Input records:
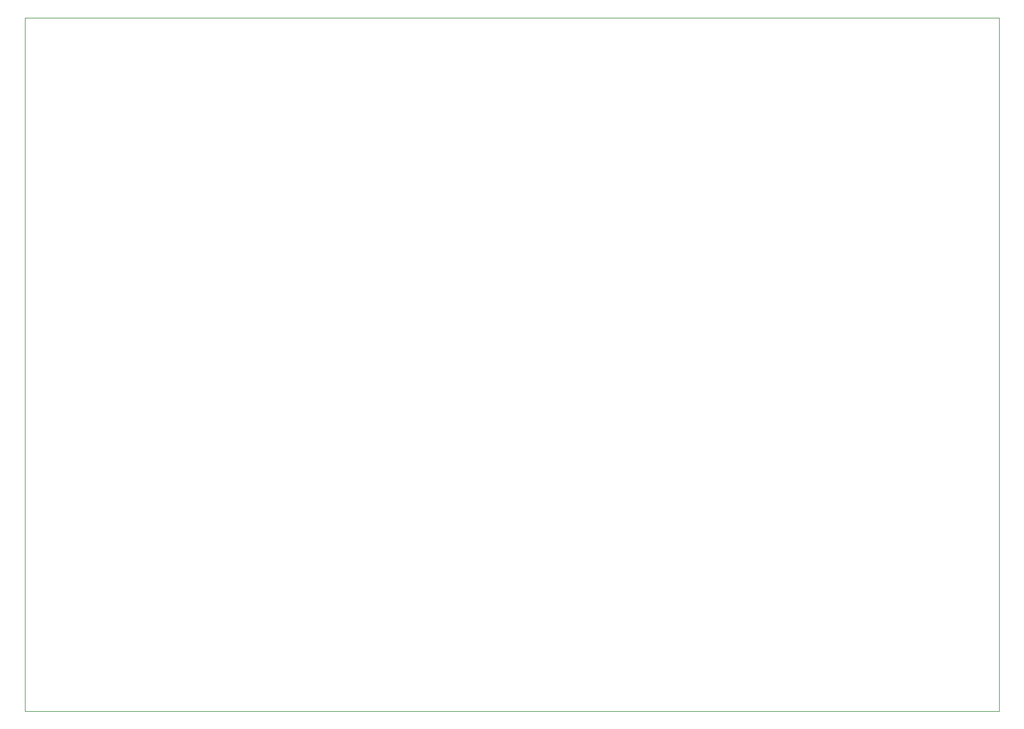
<source format=gm1>
G04 #@! TF.GenerationSoftware,KiCad,Pcbnew,6.0.11+dfsg-1~bpo11+1*
G04 #@! TF.CreationDate,2023-02-20T22:13:45+01:00*
G04 #@! TF.ProjectId,v1,76312e6b-6963-4616-945f-706362585858,rev?*
G04 #@! TF.SameCoordinates,Original*
G04 #@! TF.FileFunction,Profile,NP*
%FSLAX46Y46*%
G04 Gerber Fmt 4.6, Leading zero omitted, Abs format (unit mm)*
G04 Created by KiCad (PCBNEW 6.0.11+dfsg-1~bpo11+1) date 2023-02-20 22:13:45*
%MOMM*%
%LPD*%
G01*
G04 APERTURE LIST*
G04 #@! TA.AperFunction,Profile*
%ADD10C,0.100000*%
G04 #@! TD*
G04 APERTURE END LIST*
D10*
X234500000Y-139500000D02*
X95500000Y-139500000D01*
X95500000Y-139500000D02*
X95500000Y-40500000D01*
X95500000Y-40500000D02*
X234500000Y-40500000D01*
X234500000Y-40500000D02*
X234500000Y-139500000D01*
M02*

</source>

Exercise objective: Output the records above exactly as written, but leave out the pictures.

Exercise result:
<source format=gm1>
G04 #@! TF.GenerationSoftware,KiCad,Pcbnew,6.0.11+dfsg-1~bpo11+1*
G04 #@! TF.CreationDate,2023-02-20T22:13:45+01:00*
G04 #@! TF.ProjectId,v1,76312e6b-6963-4616-945f-706362585858,rev?*
G04 #@! TF.SameCoordinates,Original*
G04 #@! TF.FileFunction,Profile,NP*
%FSLAX46Y46*%
G04 Gerber Fmt 4.6, Leading zero omitted, Abs format (unit mm)*
G04 Created by KiCad (PCBNEW 6.0.11+dfsg-1~bpo11+1) date 2023-02-20 22:13:45*
%MOMM*%
%LPD*%
G01*
G04 APERTURE LIST*
G04 #@! TA.AperFunction,Profile*
%ADD10C,0.100000*%
G04 #@! TD*
G04 APERTURE END LIST*
D10*
X234500000Y-139500000D02*
X95500000Y-139500000D01*
X95500000Y-139500000D02*
X95500000Y-40500000D01*
X95500000Y-40500000D02*
X234500000Y-40500000D01*
X234500000Y-40500000D02*
X234500000Y-139500000D01*
M02*

</source>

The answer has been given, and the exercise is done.